Supplied information: Begin

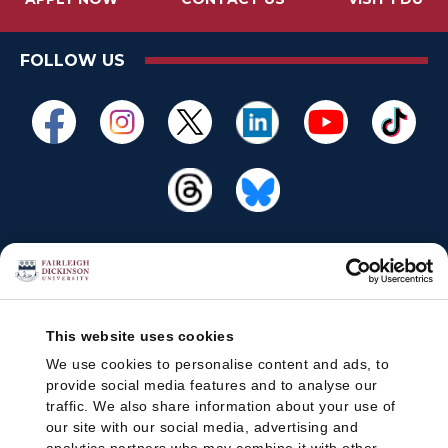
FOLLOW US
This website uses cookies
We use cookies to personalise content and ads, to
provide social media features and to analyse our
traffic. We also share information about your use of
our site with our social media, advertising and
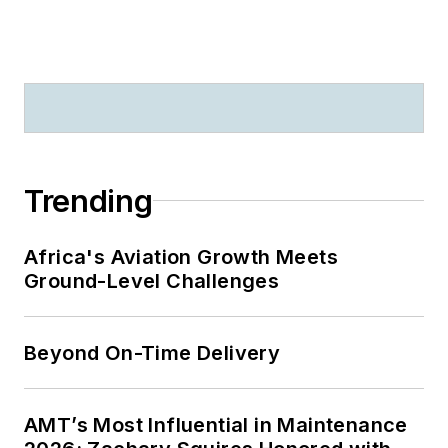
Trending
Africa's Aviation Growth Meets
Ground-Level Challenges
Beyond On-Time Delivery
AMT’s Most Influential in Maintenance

Supplied information: End
Supplied information: Begin

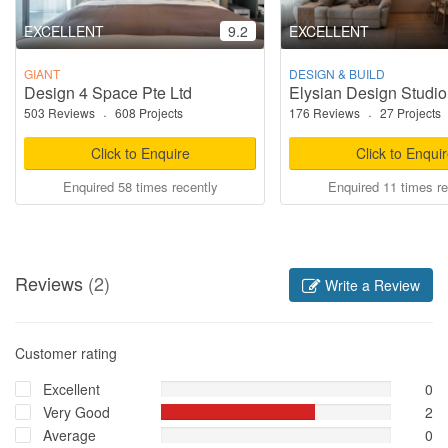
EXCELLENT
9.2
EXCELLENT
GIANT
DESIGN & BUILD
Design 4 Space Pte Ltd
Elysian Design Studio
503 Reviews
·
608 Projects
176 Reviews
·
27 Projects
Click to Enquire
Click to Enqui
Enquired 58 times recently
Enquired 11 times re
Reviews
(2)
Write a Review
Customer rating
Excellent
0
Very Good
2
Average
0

Supplied information: End

## Prompt
All lines above that contain the word "times" are to be copied.

## Exercise answer
Enquired 58 times recently
Enquired 11 times re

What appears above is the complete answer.